The U.S. Division of the Treasury has launched a report back to Congress analyzing modern applied sciences similar to synthetic intelligence (AI), cryptocurrency community evaluation or blockchain, utility programming interfaces (APIs), and digital identification instruments to detect and mitigate criminality in the usage of digital property.
This report is a results of the strict mandate of the GENIUS Act signed by President Trump on July 18, 2025. To arrange the report, Treasury analyzed greater than 220 testimonies from blockchain intelligence corporations and banking associations following a public session that concluded in October final 12 months.
The first goal is to offer monetary establishments with a extra subtle technique to determine cash laundering and terrorist financing in an more and more advanced digital asset atmosphere.
This research quantifies the risk that has dramatically escalated. Funding fraud, referred to as so-called “pig slaughter,” drained $5.8 billion in 2024, marking a 47% enhance from the earlier 12 months.
On the identical time, U.S. nationwide safety is being compromised by risk actors linked to North Korea, who dedicated $2.8 billion theft between January 2024 and September 2025, together with a significant $1.5 billion assault in February of this 12 months.
These felony networks are utilizing crypto mixers to launder cash, and this tactic can also be being adopted by questionable nations. The Treasury Division cited particular examples of Russia and Iran utilizing stablecoins backed by the ruble or tied to grease gross sales to keep away from being surrounded by worldwide sanctions.
AI instruments may also be used for entity decision utilizing graph evaluation that maps connections between wallets, change platforms, and actors exterior to the blockchain. This evaluation can uncover advanced exercise on multi-jurisdictional networks that will evade detection by conventional rules-based methods that depend on extra stringent heuristics to detect fraud.
US Treasury report
The utility of those applied sciences permits them to course of massive quantities of knowledge in actual time and detect hidden patterns similar to jumps between completely different blockchains or fragmentation of deposits.

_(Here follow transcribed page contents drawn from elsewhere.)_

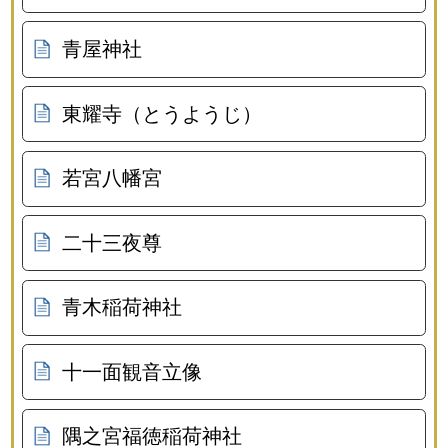
青屋神社
東耀寺（とうようじ）
若宮八幡宮
二十三夜尊
青木稲荷神社
十一面観音立像
隅之宮福徳稲荷神社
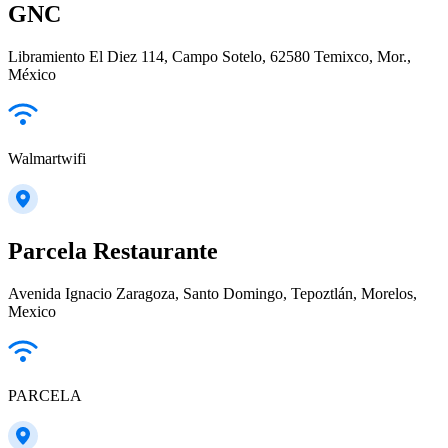
GNC
Libramiento El Diez 114, Campo Sotelo, 62580 Temixco, Mor.,
México
Walmartwifi
Parcela Restaurante
Avenida Ignacio Zaragoza, Santo Domingo, Tepoztlán, Morelos,
Mexico
PARCELA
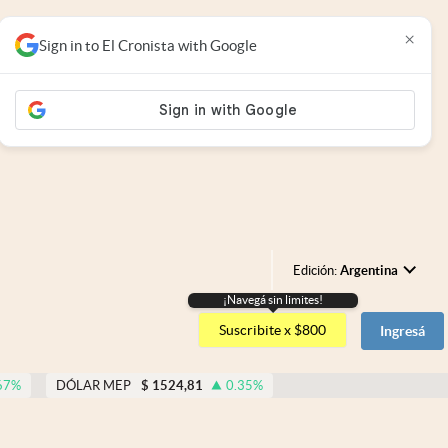
×
Sign in to El Cronista with Google
Edición:
Argentina
¡Navegá sin limites!
Argentina
Suscribite x $800
Ingresá
España
México
67
%
DÓLAR MEP
$
1524,81
0.35
%
USA
Colombia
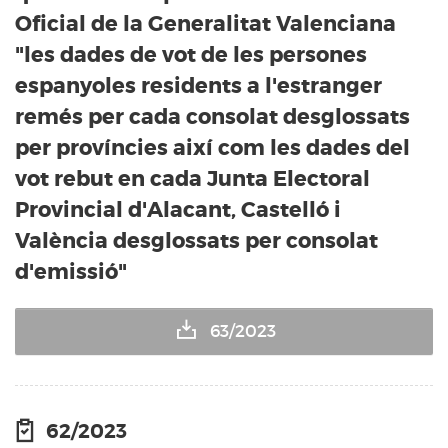
Oficial de la Generalitat Valenciana
"les dades de vot de les persones
espanyoles residents a l'estranger
remés per cada consolat desglossats
per províncies així com les dades del
vot rebut en cada Junta Electoral
Provincial d'Alacant, Castelló i
València desglossats per consolat
d'emissió"
63/2023
62/2023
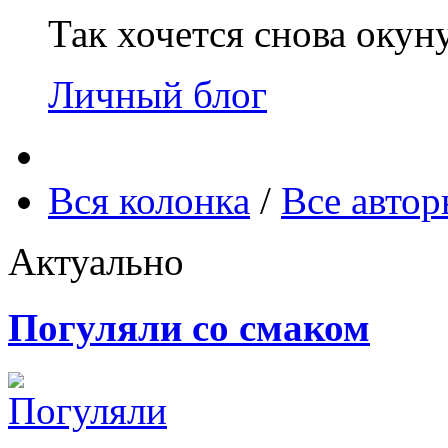
Так хочется снова окун
Личный блог
Вся колонка
/
Все авто
Актуально
Погуляли со смаком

In response to the Treasury Division, APIs and AI will help within the creation of suspicious exercise reviews (SARs) to resolve the identities behind teams of beforehand nameless digital wallets.
however, Ministry of Finance Additionally determine dangers. It’s because unlawful actors can use generated AI to create deepfakes and superior phishing. In reality, as CriptoNoticias reviews, there may be already proof of AI-powered fraud.
In any case, there are different obstacles to utilizing AI to stop crimes utilizing cryptocurrencies. Implementation challenges embody the truth that small establishments specifically face excessive implementation prices, information high quality points, mannequin bias, opacity, and even a scarcity of regulatory readability.
For now, Ministry of Finance proposes tips for public-private collaboration and accountable use Consider the NIST AI Danger Administration Framework, a voluntary information developed by the Nationwide Institute of Requirements and Expertise, an company of the U.S. Division of Commerce.
In the end, the Treasury Division has indicated that it’s going to take concrete steps beginning in 2026 to assist monetary establishments’ use of modern instruments, applied sciences, and techniques to fight illicit finance associated to Bitcoin and different digital property.
We conclude that these improvements are important to sustaining U.S. monetary management and enabling the legit progress of the digital asset sector whereas successfully deterring organized crime.